* **Exercise**
Without copying any pictures, restate exactly the lines from the start of the records through the line containing "Ferienwohnungen oder Villen in".
*** Material supplied
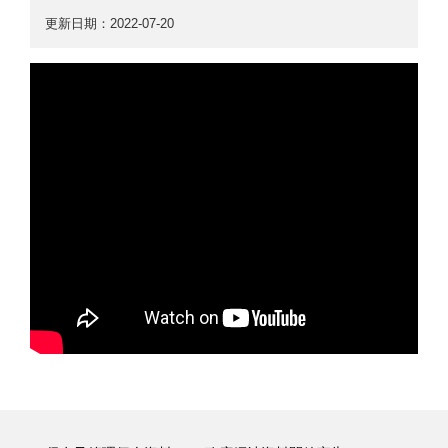
更新日期：2022-07-20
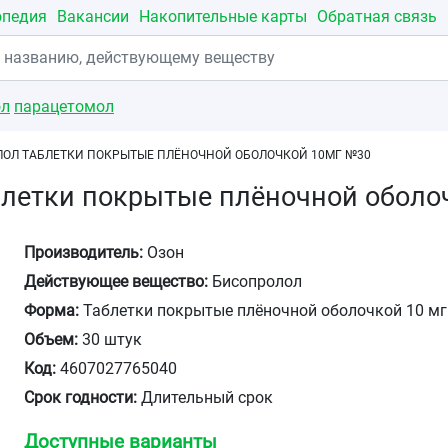
опедия
Вакансии
Накопительные карты
Обратная связь
ол
парацетомол
ОЛ ТАБЛЕТКИ ПОКРЫТЫЕ ПЛЁНОЧНОЙ ОБОЛОЧКОЙ 10МГ №30
блетки покрытые плёночной оболо
Производитель:
Озон
Действующее вещество:
Бисопролол
Форма:
Таблетки покрытые плёночной оболочкой 10 мг
Объем:
30 штук
Код:
4607027765040
Срок годности:
Длительный срок
Доступные варианты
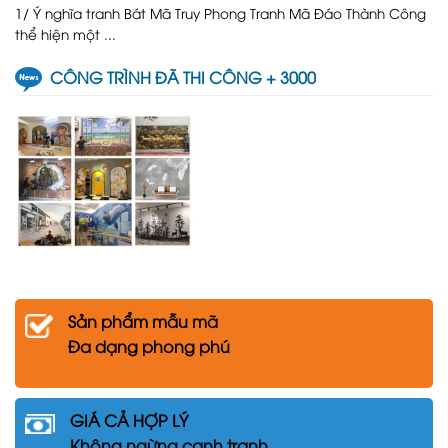
1/ Ý nghĩa tranh Bát Mã Truy Phong Tranh Mã Đáo Thành Công
thể hiện một ...
CÔNG TRÌNH ĐÃ THI CÔNG + 3000
Sản phẩm mẫu mã
Đa dạng phong phú
GIÁ CẢ HỢP LÝ
Không ngừng cạnh tranh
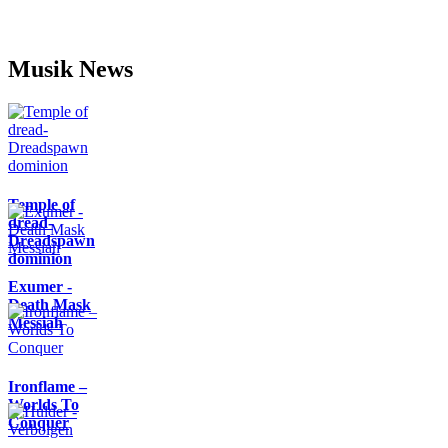
Musik News
Temple of
dread-
Dreadspawn
dominion
Exumer -
Death Mask
Messiah
Ironflame –
Worlds To
Conquer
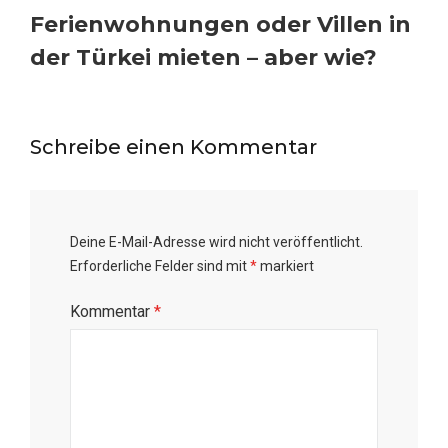
Ferienwohnungen oder Villen in
der Türkei mieten – aber wie?
Schreibe einen Kommentar
Deine E-Mail-Adresse wird nicht veröffentlicht.
Erforderliche Felder sind mit
*
markiert
Kommentar
*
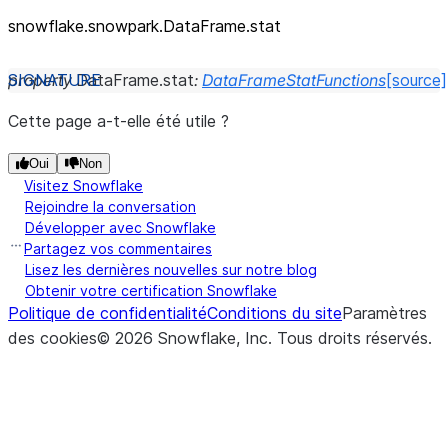
snowflake.snowpark.DataFrame.stat
property
DataFrame.
stat
:
DataFrameStatFunctions
[source]
Cette page a-t-elle été utile ?
Oui
Non
Visitez Snowflake
Rejoindre la conversation
Développer avec Snowflake
Partagez vos commentaires
Lisez les dernières nouvelles sur notre blog
Obtenir votre certification Snowflake
Politique de confidentialité
Conditions du site
Paramètres
des cookies
©
2026
Snowflake, Inc.
Tous droits réservés
.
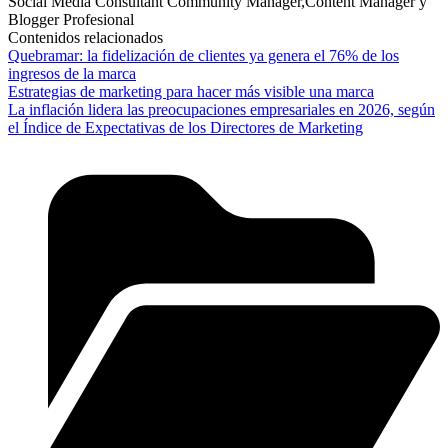
Social Media Consultant Community Manager,Content Manager y
Blogger Profesional
Contenidos relacionados
Quebramar: la fidelización de clientes ya genera el 76% de los
ingresos de la marca
Estrategias de marketing para hacer más visible una marca
La inflación lidera las preocupaciones empresariales en 2026, según
el Índice de Expectativas de los Directores de Marketing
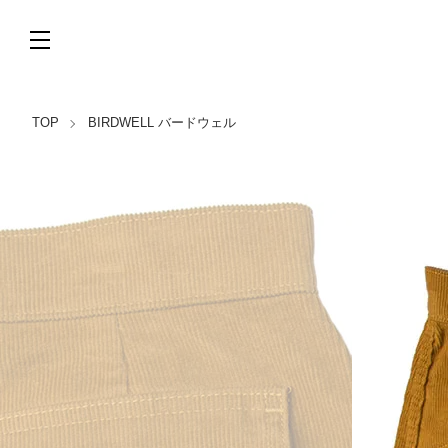
TOP
BIRDWELL バードウェル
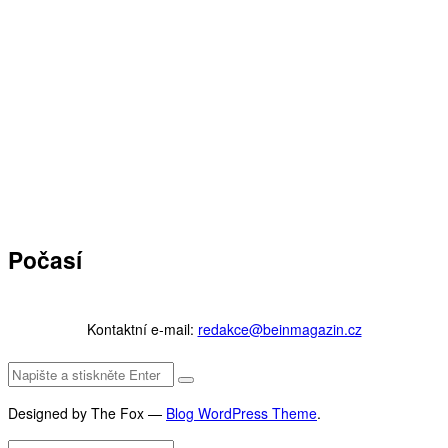
Počasí
Kontaktní e-mail:
redakce@beinmagazin.cz
Designed by The Fox —
Blog WordPress Theme
.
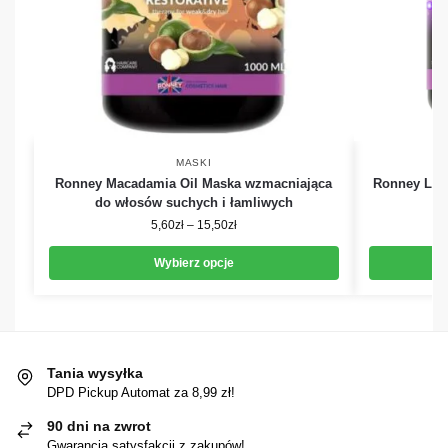
MASKI
Ronney Macadamia Oil Maska wzmacniająca
Ronney L-A
do włosów suchych i łamliwych
5,60
zł
–
15,50
zł
Wybierz opcje
Tania wysyłka
DPD Pickup Automat za 8,99 zł!
90 dni na zwrot
Gwarancja satysfakcji z zakupów!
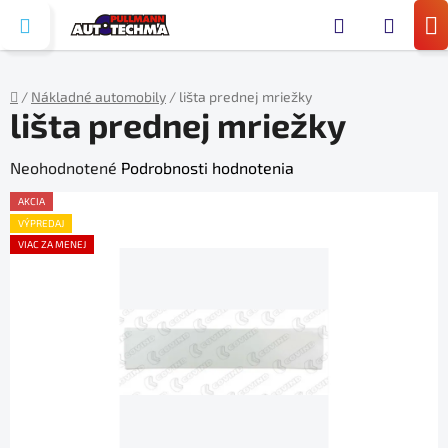
Prejsť
Hľada
na
N
obsah
KO
/
Nákladné automobily
/
lišta prednej mriežky
lišta prednej mriežky
Domov
Priemerné
Neohodnotené
Podrobnosti hodnotenia
hodnotenie
AKCIA
produktu
VÝPREDAJ
VIAC ZA MENEJ
je
0,0
z
5
hviezdičiek.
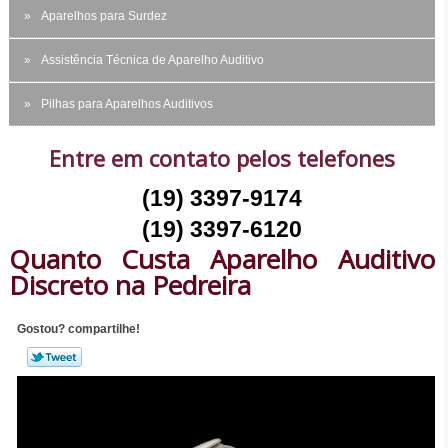
Aparelhos para Surdez
Assistência Técnica de Aparelho Auditivo
Pilhas para Aparelhos Auditivos
Entre em contato pelos telefones
(19) 3397-9174
(19) 3397-6120
Quanto Custa Aparelho Auditivo
Discreto na Pedreira
Gostou? compartilhe!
******
* **Response to this exercise**
更新日期：2022-07-20
опедия
Вакансии
Накопительные карты
Обратная связь
ол
парацетомол
ОЛ ТАБЛЕТКИ ПОКРЫТЫЕ ПЛЁНОЧНОЙ ОБОЛОЧКОЙ 10МГ №30
блетки покрытые плёночной оболо
Производитель:
Озон
Действующее вещество:
Бисопролол
Форма:
Таблетки покрытые плёночной оболочкой 10 мг
Объем:
30 штук
Код:
4607027765040
Срок годности:
Длительный срок
Доступные варианты
1/ Ý nghĩa tranh Bát Mã Truy Phong Tranh Mã Đáo Thành Công
thể hiện một ...
CÔNG TRÌNH ĐÃ THI CÔNG + 3000
Sản phẩm mẫu mã
Đa dạng phong phú
GIÁ CẢ HỢP LÝ
Không ngừng cạnh tranh
Musik News
Temple of
dread-
Dreadspawn
dominion
Exumer -
Death Mask
Messiah
Ironflame –
Worlds To
Conquer
Ferienwohnungen oder Villen in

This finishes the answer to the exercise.